As sort of background the current vehicle age limit in PA is 8 model years; the link below is the new rule that has been passed by PUC, already endorsed by PA Independent Regulatory Review Comission (IRRC) awaiting final assent by PA attorney general and publication by PA official bulletin.
It will be interesting to see whether and how Uber/Lyft will implement different age requirements for hybrid and non-hybrid vehicles.
http://www.pennlive.com/midstate/index.ssf/2015/04/uber_gets_initial_approval_to.html

"(d)] Vehicle age AND MILEAGE. [Unless otherwise permitted by the Commission, a vehicle may not be operated in call and demand service which] A vehicle that is more than* 10 model years old *OR HAS MORE THAN 350,000 MILES OF CUMULATIVE MILEAGE REGISTERED ON ITS ODOMETER may not be operated in call and demand service... "
"....*ELECTRIC VEHICLES, HYBRID ELECTRIC VEHICLES, AND VEHICLES UTILIZING ALTERNATIVE FUELS*, AS DEFINED IN THE MOTOR VEHICLE CODE AT 75 PA. C.S. § 102 (RELATING TO DEFINITIONS) AND § 9002 (RELATING TO DEFINITIONS), MAY OPERATE IN CALL AND DEMAND SERVICE UNTIL THE VEHICLE AGE OF* 12 MODEL YEARS* OR THE CUMULATIVE MILEAGE LEVEL OF 350,000 MILES REGISTERED ON THE ODOMETER. FOR EXAMPLE, FOR A VEHICLE WITH LESS THAN 350,000 MILES, THE LAST DAY ON WHICH A QUALIFYING MODEL YEAR 2016 ALTERNATIVE FUEL VEHICLE, HYBRID ELECTRIC VEHICLE, OR ELECTRIC VEFIICLE MAY BE OPERATED IN TAXI SERVICE IS DECEMBER 31, 2028. This provision is effective 6 MONTHS after [ ______] . (Editor's Note: the blank refers to the effective date of adoption ofthis proposed rulemaking).

For details see
http://www.irrc.state.pa.us/docs/3033/AGENCY/3033FF.pdf


----------



## azndriver87 (Mar 23, 2015)

so you can't drive a hybrid that's more than 12 year old/350,000 miles hybrid in PA?


----------



## Luberon (Nov 24, 2014)

Yes.
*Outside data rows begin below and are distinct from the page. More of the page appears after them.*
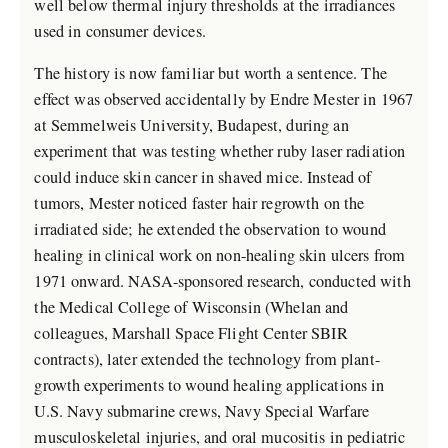
well below thermal injury thresholds at the irradiances
used in consumer devices.
The history is now familiar but worth a sentence. The
effect was observed accidentally by Endre Mester in 1967
at Semmelweis University, Budapest, during an
experiment that was testing whether ruby laser radiation
could induce skin cancer in shaved mice. Instead of
tumors, Mester noticed faster hair regrowth on the
irradiated side; he extended the observation to wound
healing in clinical work on non-healing skin ulcers from
1971 onward. NASA-sponsored research, conducted with
the Medical College of Wisconsin (Whelan and
colleagues, Marshall Space Flight Center SBIR
contracts), later extended the technology from plant-
growth experiments to wound healing applications in
U.S. Navy submarine crews, Navy Special Warfare
musculoskeletal injuries, and oral mucositis in pediatric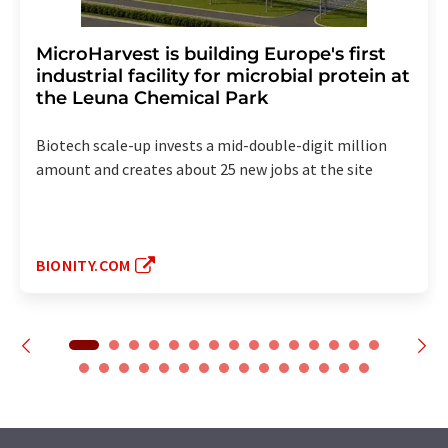
MicroHarvest is building Europe's first
industrial facility for microbial protein at
the Leuna Chemical Park
Biotech scale-up invests a mid-double-digit million
amount and creates about 25 new jobs at the site
BIONITY.COM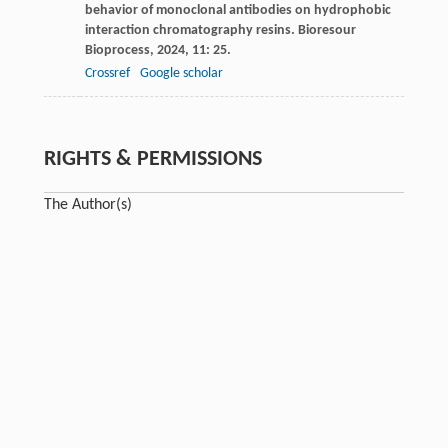
behavior of monoclonal antibodies on hydrophobic
interaction chromatography resins.
Bioresour
Bioprocess
,
2024
,
11
: 25.
Crossref
Google scholar
RIGHTS & PERMISSIONS
The Author(s)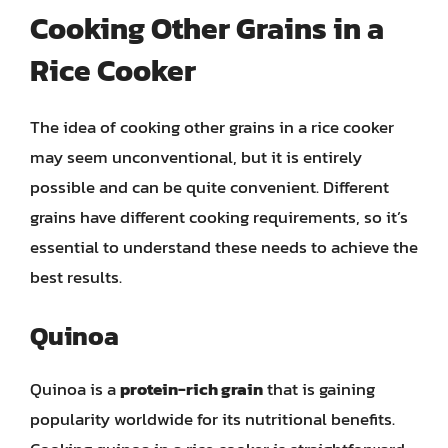
Cooking Other Grains in a
Rice Cooker
The idea of cooking other grains in a rice cooker
may seem unconventional, but it is entirely
possible and can be quite convenient. Different
grains have different cooking requirements, so it’s
essential to understand these needs to achieve the
best results.
Quinoa
Quinoa is a
protein-rich grain
that is gaining
popularity worldwide for its nutritional benefits.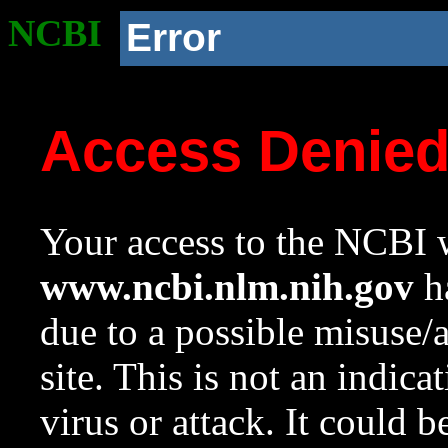
NCBI
Error
Access Denie
Your access to the NCBI w
www.ncbi.nlm.nih.gov
ha
due to a possible misuse/
site. This is not an indica
virus or attack. It could 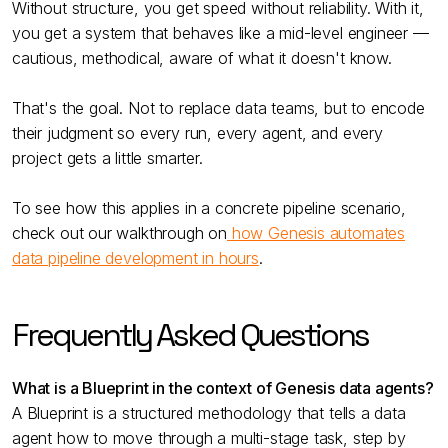
Without structure, you get speed without reliability. With it,
you get a system that behaves like a mid-level engineer —
cautious, methodical, aware of what it doesn't know.
That's the goal. Not to replace data teams, but to encode
their judgment so every run, every agent, and every
project gets a little smarter.
To see how this applies in a concrete pipeline scenario,
check out our walkthrough on
how Genesis automates
data pipeline development in hours
.
Frequently Asked Questions
What is a Blueprint in the context of Genesis data agents?
A Blueprint is a structured methodology that tells a data
agent how to move through a multi-stage task, step by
But for regular gas cars the limit is 10years/350,000 miles


----------



## azndriver87 (Mar 23, 2015)

wait is that Uber requirements or PA requirements?


----------



## Luberon (Nov 24, 2014)

PA requirements which will come in play later this summer. Both Uber and Lyft were pushing for a change from 8 to 10 year PA rule.


----------